His family begged and pleaded with him to come with them, but he lied and told them he was at work and was on his lunch break. He told them he would come down for the funeral after he got off. Joe said that lying to his mother hurt him very badly, but he “just couldn’t be around family.”
“I can’t. I can’t. ‘Cause pretty soon my mother’s going to leave me. I know this… I lost my baby sister… just as soon as we started getting tight, she died of cancer. I never knew she had cancer. It makes you scared to get close to your people…”
And therein he reveals another problem he’s struggling with: a fear of losing those he loves. “Something inside of you, and I know it’s probably just Satan… you feel like everything you get close to is going to leave you. So you try and avoid getting close to ‘em.”
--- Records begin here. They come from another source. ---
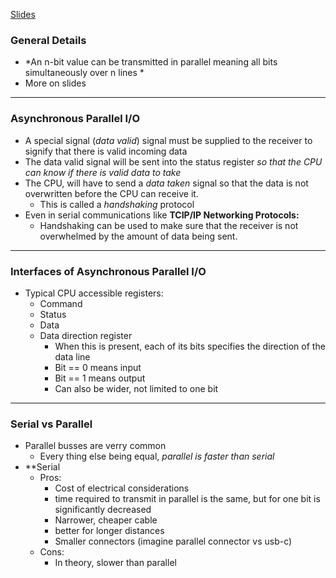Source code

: [Slides](obsidian://open?vault=Obsidian%20Vault&file=Computing%20Machinery%20II%2FNotes%2FSlides%2FParallel%20I_O.pdf)
### General Details
- *An n-bit value can be transmitted in parallel meaning all bits simultaneously over n lines *
- More on slides
---
### Asynchronous Parallel I/O
- A special signal (*data valid*) signal must be supplied to the receiver to signify that there is valid incoming data
- The data valid signal will be sent into the status register *so that the CPU can know if there is valid data to take*
- The CPU, will have to send a *data taken* signal so that the data is not overwritten before the CPU can receive it.
	- This is called a *handshaking* protocol
- Even in serial communications like **TCIP/IP Networking Protocols:**
	- Handshaking can be used to make sure that the receiver is not overwhelmed by the amount of data being sent.
---
### Interfaces of Asynchronous Parallel I/O
- Typical CPU accessible registers:
	- Command
	- Status
	- Data
	- Data direction register
		- When this is present, each of its bits specifies the direction of the data line
		- Bit == 0 means input
		- Bit == 1 means output
		- Can also be wider, not limited to one bit
---
### Serial vs Parallel
- Parallel busses are verry common
	- Every thing else being equal, *parallel is faster than serial*
- **Serial 
	- Pros:
		- Cost of electrical considerations
		- time required to transmit in parallel is the same, but for one bit is significantly decreased
		- Narrower, cheaper cable
		- better for longer distances
		- Smaller connectors (imagine parallel connector vs usb-c)
	- Cons:
		- In theory, slower than parallel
He says it’s hard for him to get personal with a female again. “Anything I grasp… I have a phobia… that it’s going to be taken away from me.” So he says, “I’ve tried to back up from society a bit.”
Moving forward
Joe has a daughter right now somewhere in Jacksonville. He visually saw her once when she was paying some people to find him. She left contact information with them and it eventually made its way to Joe. Unfortunately, he lost it. I asked him if he would even want to see her, and he said no. He said he’s not ready for that.
And that is unfortunately where Joe finds himself. He struggles to deal with the pain that it seems he feels responsible for and he backs away from family who wants to help him heal. He’ll go back to trying to get things to work again and not think about the past, and he may go farther this time than last. “God knows I’m back trying again.” All we can do is pray that he reconciles himself with God and begins to heal from the hurt. The pain is something that Joe will have to face and conquer one day if he is ever to live a normal life again.